The response of the POST operations returns an RDF Model with similarity links and optionally the statements and targets node closure (according the setting of the request parameters).

Figure 23 shows the correlation of the NRCan sample with DBPedia without including the DBPedia triples.

Figure 24 shows the correlation of the NRCAN sample with DBPedia with enriched DBPedia triples.

The REST API for the fusion service can be integrated with a WPS interface. At the time of publishing this ER, the integration was not performed due to lack of time. However, the participants are planning on writing a WPS plugin in GeoServer that will connect to the REST API correlation endpoint of the fusion service. However, the WPS service will not be able to support full CRUD operations. Using the REST API is preferable for making the resource resolvable and to integrate with web clients.

This section discusses web crawling of linked data information. While this capability was not implemented during the Testbed due to time constraints and focus on solving data fusion problem, the participants captured some of the requirements and ideas of what a semantic web crawler would look like in the context of data discovery and data integration. The participants assume that a semantic crawler is configured to harvest linked data information about some entities of interests expressed in a given ontology.

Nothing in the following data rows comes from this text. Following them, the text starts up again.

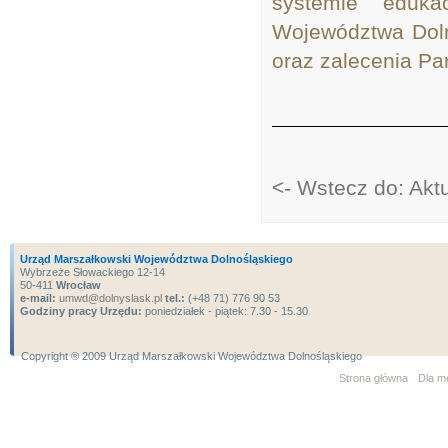
systemie eduka
Województwa Doln
oraz zalecenia Pa
<- Wstecz do: Akt
Urząd Marszałkowski Województwa Dolnośląskiego
Wybrzeże Słowackiego 12-14
50-411
Wrocław
e-mail:
umwd@dolnyslask.pl
tel.:
(+48 71) 776 90 53
Godziny pracy Urzędu:
poniedziałek - piątek: 7.30 - 15.30
Copyright ® 2009 Urząd Marszałkowski Województwa Dolnośląskiego
Strona główna
Dla m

The first problem to overcome is how do you determine what data sources to crawl. The initial step is to find if there a is semantic mapping specification from the entity ontology to other ontologies (see below model about LinkedSet specification). These semantic mappings can be managed in a semantic registry (as demonstrated in Testbed-12 for Semantic Mediation Service) or in a vocabulary management service. Once all the mapped ontologies have been identified, we need to identify data sources that use these ontologies. The search of these data sources (datasets) can be done again using the Semantic Registry which describes metadata about the datasets including the spatial scoping, temporal scoping, ontologies used and access information (SPARQL endpoint for example).

Once the data sources with relevant ontologies have been identified, the crawler will query. For each entity to enrich, a query is formulated to each data source using the associated linkedSet specification to return candidate entities to be correlated and fuse. When an item has an owl:sameAs link to an equivalent entity, the crawler can be configured to follow the link and fetch additional triples from the resolvable URL. The triples are aggregated to be further analyzed and fused. The results of the crawler and fusion process can be stored in an RDF repository or returned through an API in an asynchronous manner.

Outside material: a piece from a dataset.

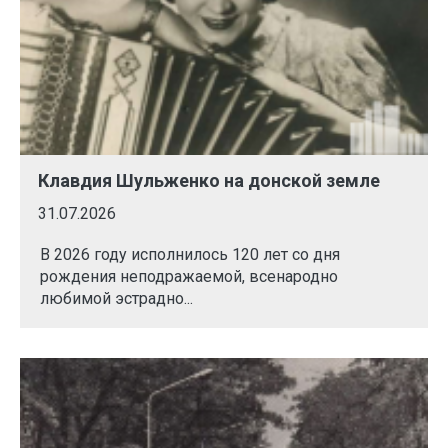
Клавдия Шульженко на донской земле
31.07.2026
В 2026 году исполнилось 120 лет со дня
рождения неподражаемой, всенародно
любимой эстрадно...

The implementation of a mediation engine supporting the mediation ontology should be addressed in future work. In particular, the OGC should investigate the transformation from one ontology to another, an application profile to another profile, and be able to transform source query to a target query on the fly by using query rewriting techniques leveraging the semantic mapping specification.

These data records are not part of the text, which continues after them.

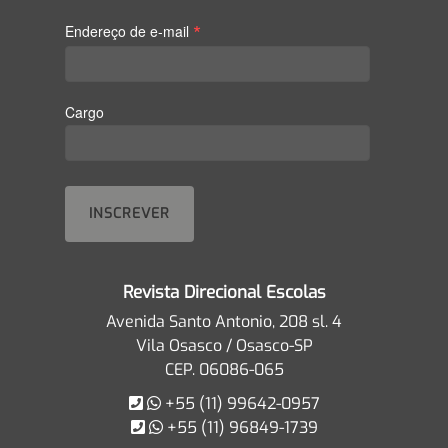
*
Endereço de e-mail
Cargo
Revista Direcional Escolas
Avenida Santo Antonio, 208 sl. 4
Vila Osasco / Osasco-SP
CEP. 06086-065
+55 (11) 99642-0957
+55 (11) 96849-1739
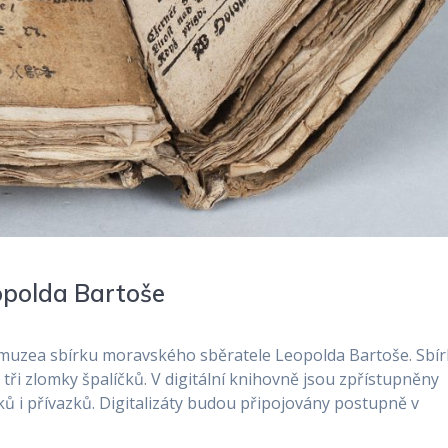
opolda Bartoše
muzea sbírku moravského sběratele Leopolda Bartoše. Sbí
 tři zlomky špalíčků. V digitální knihovně jsou zpřístupněny
čků i přívazků. Digitalizáty budou připojovány postupně v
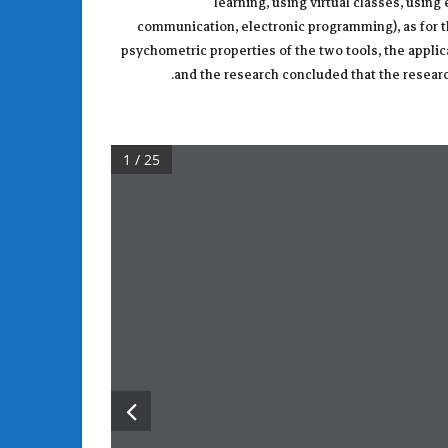
learning, using virtual classes, usin
communication, electronic programming), as for th
psychometric properties of the two tools, the applica
and the research concluded that the research 
1 / 25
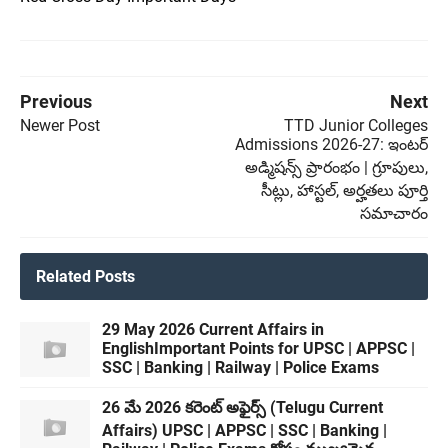
Previous
Next
Newer Post
TTD Junior Colleges
Admissions 2026-27: ఇంటర్
అడ్మిషన్స్ ప్రారంభం | గ్రూపులు,
సీట్లు, హాస్టల్, అర్హతలు పూర్తి
సమాచారం
Related Posts
29 May 2026 Current Affairs in
EnglishImportant Points for UPSC | APPSC |
SSC | Banking | Railway | Police Exams
26 మే 2026 కరెంట్ అఫైర్స్ (Telugu Current
Affairs) UPSC | APPSC | SSC | Banking |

The analysis of conflict resolution needed in the fusion phase was performed in this Testbed. In future Testbeds, the formalization of the different types of conflict and resolution strategies should be formalized. This is so they can be used by a fusion engine to implement the fusion of similar entities coming from multiple sources. The fusion process needs to produce fused entities that are semantically coherent. To be consistent with the other ontologies designed during this Testbed and that favor interoperability and reusability, the ontology should use the SHACL standard. To demonstrate the usage of the fusion ontology, a fusion engine should be implemented to demonstrate the fusion of entities coming out from the correlation phase in the fusion pipeline.

For a future Testbed, a complete fusion pipeline should be demonstrated by leveraging the data to semantic mapping, correlation, mediation and fusion ontologies to perform the integration of entities from multiple sources defined in different ontologies.